Assigned task:
From the data below, set down exactly the lines between the one holding "staining of unremarkable" and the one holding "is an immunohistochemistry", inclusive, and no others.

Records provided:
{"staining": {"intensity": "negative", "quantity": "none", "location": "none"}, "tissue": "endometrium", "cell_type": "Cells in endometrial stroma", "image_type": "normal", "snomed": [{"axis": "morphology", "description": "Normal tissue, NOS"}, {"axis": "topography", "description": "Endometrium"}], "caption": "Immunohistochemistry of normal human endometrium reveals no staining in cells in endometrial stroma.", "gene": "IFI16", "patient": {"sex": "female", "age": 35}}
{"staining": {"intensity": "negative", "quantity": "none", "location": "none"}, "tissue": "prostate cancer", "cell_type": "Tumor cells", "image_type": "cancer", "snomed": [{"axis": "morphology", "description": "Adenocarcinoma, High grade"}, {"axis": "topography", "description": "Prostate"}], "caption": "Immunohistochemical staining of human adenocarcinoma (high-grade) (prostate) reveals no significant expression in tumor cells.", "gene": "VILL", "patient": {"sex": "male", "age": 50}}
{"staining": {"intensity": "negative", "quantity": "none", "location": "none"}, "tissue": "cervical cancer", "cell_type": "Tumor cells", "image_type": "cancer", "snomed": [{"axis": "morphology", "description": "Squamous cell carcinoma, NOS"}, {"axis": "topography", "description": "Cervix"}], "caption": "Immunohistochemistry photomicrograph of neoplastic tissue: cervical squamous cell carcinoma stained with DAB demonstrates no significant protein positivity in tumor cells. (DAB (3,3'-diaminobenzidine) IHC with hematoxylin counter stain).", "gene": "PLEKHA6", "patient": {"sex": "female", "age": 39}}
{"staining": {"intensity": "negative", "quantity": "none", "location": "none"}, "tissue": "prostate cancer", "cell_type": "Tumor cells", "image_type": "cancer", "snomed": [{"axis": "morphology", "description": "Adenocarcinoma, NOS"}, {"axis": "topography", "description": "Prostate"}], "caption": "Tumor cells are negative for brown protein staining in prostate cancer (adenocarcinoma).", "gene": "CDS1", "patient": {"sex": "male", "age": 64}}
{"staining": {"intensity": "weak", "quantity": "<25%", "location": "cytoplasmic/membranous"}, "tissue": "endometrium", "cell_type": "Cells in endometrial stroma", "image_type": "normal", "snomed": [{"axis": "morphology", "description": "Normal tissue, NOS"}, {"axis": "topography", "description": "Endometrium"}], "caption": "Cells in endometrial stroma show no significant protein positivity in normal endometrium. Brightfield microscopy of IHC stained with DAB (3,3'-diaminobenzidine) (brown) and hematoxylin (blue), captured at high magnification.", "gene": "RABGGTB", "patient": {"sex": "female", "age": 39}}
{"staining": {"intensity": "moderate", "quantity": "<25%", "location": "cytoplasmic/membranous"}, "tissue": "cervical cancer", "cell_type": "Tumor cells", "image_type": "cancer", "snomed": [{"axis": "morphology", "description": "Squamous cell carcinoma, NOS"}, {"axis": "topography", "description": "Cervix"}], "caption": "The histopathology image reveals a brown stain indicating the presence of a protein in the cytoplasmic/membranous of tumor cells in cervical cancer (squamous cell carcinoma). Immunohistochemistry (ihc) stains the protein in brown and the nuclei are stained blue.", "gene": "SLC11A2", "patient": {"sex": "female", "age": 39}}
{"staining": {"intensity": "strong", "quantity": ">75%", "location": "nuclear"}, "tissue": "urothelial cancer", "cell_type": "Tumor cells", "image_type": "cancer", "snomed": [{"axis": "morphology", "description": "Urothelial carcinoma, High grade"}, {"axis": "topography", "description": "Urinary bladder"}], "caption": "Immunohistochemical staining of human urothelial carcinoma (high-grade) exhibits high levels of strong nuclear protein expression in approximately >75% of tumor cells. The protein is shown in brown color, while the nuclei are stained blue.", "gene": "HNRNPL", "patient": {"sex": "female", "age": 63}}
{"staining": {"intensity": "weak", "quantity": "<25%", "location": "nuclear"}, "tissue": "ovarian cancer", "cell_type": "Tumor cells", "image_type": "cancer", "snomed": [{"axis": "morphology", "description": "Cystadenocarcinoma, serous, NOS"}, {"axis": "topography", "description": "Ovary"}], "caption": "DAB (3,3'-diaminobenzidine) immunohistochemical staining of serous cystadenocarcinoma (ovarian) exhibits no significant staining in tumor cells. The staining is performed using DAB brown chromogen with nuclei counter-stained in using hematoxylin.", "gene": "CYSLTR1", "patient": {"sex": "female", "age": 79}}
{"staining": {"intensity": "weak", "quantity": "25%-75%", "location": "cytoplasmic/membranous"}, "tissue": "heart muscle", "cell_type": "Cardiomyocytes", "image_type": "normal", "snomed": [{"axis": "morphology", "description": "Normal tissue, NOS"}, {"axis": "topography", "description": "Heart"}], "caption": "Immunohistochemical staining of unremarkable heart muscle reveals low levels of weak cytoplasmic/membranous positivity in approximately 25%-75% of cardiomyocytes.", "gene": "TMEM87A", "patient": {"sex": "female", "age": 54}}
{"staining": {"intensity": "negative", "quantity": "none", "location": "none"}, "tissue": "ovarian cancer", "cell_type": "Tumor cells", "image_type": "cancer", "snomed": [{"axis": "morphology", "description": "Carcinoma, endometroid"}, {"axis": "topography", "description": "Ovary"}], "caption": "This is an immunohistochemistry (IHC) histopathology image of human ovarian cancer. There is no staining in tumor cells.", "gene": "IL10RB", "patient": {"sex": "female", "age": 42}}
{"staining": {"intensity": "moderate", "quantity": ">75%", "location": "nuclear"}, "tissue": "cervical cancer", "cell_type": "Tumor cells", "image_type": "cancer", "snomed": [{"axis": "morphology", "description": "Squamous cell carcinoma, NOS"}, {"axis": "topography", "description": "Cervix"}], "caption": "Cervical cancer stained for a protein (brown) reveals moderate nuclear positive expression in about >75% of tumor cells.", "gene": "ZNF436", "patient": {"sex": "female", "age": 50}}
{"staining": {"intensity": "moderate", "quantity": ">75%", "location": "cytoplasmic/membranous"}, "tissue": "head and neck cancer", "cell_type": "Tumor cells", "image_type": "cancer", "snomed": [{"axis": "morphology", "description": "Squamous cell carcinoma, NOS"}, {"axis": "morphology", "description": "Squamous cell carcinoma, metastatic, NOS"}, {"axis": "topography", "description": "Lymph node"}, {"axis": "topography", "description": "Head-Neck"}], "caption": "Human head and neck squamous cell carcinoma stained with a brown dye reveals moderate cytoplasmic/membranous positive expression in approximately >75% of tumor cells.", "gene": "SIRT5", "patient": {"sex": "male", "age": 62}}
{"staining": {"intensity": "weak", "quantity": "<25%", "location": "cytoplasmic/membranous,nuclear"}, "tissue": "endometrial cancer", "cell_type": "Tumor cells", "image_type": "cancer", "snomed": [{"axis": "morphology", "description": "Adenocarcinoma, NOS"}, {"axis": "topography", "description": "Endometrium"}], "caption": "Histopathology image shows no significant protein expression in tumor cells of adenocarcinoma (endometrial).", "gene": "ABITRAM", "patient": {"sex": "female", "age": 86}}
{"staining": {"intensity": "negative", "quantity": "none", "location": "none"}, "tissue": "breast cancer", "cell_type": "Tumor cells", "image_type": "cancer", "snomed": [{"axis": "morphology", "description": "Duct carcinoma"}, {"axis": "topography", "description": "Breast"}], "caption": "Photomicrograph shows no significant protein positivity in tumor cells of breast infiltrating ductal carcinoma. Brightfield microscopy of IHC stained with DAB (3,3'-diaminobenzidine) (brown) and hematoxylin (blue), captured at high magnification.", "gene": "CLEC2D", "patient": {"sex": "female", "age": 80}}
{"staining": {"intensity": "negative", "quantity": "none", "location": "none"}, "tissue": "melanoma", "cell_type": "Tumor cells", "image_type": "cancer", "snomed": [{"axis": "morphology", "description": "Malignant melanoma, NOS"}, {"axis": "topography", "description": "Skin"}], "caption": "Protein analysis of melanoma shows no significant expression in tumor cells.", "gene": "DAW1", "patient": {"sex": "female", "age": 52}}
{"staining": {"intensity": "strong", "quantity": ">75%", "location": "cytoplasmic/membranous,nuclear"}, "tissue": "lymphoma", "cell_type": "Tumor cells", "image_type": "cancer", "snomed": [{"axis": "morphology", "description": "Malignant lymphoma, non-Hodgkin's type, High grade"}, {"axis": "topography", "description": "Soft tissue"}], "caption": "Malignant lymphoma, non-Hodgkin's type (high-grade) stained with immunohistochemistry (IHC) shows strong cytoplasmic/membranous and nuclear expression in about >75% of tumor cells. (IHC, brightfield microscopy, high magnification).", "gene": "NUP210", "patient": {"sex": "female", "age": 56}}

Response for this exercise:
{"staining": {"intensity": "weak", "quantity": "25%-75%", "location": "cytoplasmic/membranous"}, "tissue": "heart muscle", "cell_type": "Cardiomyocytes", "image_type": "normal", "snomed": [{"axis": "morphology", "description": "Normal tissue, NOS"}, {"axis": "topography", "description": "Heart"}], "caption": "Immunohistochemical staining of unremarkable heart muscle reveals low levels of weak cytoplasmic/membranous positivity in approximately 25%-75% of cardiomyocytes.", "gene": "TMEM87A", "patient": {"sex": "female", "age": 54}}
{"staining": {"intensity": "negative", "quantity": "none", "location": "none"}, "tissue": "ovarian cancer", "cell_type": "Tumor cells", "image_type": "cancer", "snomed": [{"axis": "morphology", "description": "Carcinoma, endometroid"}, {"axis": "topography", "description": "Ovary"}], "caption": "This is an immunohistochemistry (IHC) histopathology image of human ovarian cancer. There is no staining in tumor cells.", "gene": "IL10RB", "patient": {"sex": "female", "age": 42}}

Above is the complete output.